Prism-induced convergence and vertical vergence for maintaining binocular fusion induced postural instability to a greater extent than diplopic conditions. This finding has important implication in relation to postural control of patients with large exophoria or vertical phoria in optometric clinic.
The purpose of this study was to examine whether binocular single vision with prism-induced horizontal and vertical vergence and diplopia might affect the static postural stability.
Forty-two subjects with a mean ± standard deviation age of 23.79 ± 2.81 years were enrolled in this study. To simulate convergence and divergence, base-in and base-out (BO) prisms of 4 and 8 Δ were added, respectively. To simulate vertical vergence, vertical prism of 2 Δ was added in a trial frame that corrected for the subject's refractive error during far distance (6 m) gaze. The prism power necessary to break fusion in each subject was detected and applied to induce diplopia in horizontal and vertical directions. Indices of general instability and sway power were measured under visual conditions using Tetrax and compared with normal viewing without the prism. Correlations between general instability indices and the ranges of break point in convergence and divergence were analyzed.
Postural instability was increased significantly when convergence induced by BO 4 and 8 Δ and vertical vergence induced by 2 Δ were stimulated.

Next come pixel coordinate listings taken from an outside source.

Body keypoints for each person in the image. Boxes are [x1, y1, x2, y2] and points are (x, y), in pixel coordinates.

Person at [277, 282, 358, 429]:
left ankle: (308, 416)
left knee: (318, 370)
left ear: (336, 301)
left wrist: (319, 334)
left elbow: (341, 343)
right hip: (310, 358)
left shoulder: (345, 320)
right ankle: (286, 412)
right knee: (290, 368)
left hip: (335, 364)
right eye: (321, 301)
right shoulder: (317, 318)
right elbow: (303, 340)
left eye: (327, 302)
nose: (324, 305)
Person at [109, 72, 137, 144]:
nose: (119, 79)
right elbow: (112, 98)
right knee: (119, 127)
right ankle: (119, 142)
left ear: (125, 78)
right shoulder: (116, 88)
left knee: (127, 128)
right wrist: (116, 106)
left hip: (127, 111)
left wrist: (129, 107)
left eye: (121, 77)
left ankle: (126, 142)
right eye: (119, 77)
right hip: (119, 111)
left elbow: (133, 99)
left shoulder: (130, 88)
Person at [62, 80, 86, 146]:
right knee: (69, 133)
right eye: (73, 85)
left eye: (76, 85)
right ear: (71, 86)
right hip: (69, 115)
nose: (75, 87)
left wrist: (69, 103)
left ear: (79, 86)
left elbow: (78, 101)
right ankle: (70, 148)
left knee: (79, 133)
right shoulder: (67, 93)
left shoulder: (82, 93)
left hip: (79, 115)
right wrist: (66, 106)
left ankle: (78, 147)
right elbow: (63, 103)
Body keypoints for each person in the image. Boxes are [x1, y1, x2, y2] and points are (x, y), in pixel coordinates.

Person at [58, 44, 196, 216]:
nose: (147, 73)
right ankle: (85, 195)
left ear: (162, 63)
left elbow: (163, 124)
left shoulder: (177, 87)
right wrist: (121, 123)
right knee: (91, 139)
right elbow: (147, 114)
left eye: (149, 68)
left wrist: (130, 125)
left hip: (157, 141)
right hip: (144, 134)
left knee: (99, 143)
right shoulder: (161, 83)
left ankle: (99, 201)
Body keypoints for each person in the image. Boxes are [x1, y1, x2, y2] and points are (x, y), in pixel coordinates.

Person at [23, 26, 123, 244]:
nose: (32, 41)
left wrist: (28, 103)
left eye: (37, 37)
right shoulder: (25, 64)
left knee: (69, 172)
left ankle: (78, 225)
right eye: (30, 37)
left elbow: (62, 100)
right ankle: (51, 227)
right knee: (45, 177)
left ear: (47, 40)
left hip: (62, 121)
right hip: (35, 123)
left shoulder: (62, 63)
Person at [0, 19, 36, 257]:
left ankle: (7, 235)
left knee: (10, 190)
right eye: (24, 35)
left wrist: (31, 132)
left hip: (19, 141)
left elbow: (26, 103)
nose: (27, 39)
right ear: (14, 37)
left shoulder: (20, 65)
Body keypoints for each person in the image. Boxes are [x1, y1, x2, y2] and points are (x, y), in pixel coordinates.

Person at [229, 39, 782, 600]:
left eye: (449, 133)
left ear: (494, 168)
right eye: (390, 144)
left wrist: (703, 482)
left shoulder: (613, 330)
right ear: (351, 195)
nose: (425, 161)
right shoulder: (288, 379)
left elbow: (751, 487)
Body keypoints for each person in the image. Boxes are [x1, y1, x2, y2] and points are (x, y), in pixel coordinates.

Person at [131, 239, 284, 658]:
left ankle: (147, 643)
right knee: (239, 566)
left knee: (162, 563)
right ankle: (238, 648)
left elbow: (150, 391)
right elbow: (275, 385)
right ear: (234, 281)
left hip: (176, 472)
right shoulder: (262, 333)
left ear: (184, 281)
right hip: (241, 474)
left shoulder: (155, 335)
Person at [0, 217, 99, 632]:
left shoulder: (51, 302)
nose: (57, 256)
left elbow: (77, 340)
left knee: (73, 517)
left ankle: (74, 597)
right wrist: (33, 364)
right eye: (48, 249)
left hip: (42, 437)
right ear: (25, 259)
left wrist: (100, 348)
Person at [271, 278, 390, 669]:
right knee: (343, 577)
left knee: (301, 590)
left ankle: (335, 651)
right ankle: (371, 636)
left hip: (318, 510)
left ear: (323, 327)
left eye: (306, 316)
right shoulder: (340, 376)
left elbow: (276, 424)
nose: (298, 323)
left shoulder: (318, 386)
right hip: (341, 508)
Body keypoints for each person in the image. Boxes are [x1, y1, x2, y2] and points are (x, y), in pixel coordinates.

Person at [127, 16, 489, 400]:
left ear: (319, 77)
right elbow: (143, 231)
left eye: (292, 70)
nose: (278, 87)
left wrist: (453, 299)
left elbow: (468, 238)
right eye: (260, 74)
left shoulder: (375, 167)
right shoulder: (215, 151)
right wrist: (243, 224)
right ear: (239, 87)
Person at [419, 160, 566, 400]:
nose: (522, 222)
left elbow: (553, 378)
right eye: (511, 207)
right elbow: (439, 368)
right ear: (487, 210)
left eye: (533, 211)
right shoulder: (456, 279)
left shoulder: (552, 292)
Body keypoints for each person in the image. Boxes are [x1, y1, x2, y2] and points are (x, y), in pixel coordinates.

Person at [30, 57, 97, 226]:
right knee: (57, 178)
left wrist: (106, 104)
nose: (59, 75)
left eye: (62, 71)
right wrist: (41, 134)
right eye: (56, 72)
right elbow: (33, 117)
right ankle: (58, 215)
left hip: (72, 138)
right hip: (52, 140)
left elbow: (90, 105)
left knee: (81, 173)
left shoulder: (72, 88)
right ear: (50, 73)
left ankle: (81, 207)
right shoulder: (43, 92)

The correlation coefficient between ranges of BO break point and indices of general instability was −0.308 in the BO 4 Δ and −0.306 in the BO 8 Δ condition.
Although binocular input is recognized as an important factor in postural stability, binocular input with excessively stimulated convergence and vertical vergence during a far distance gaze is a latent factor affecting postural stability. On the other hand, diplopia did not influence postural stability.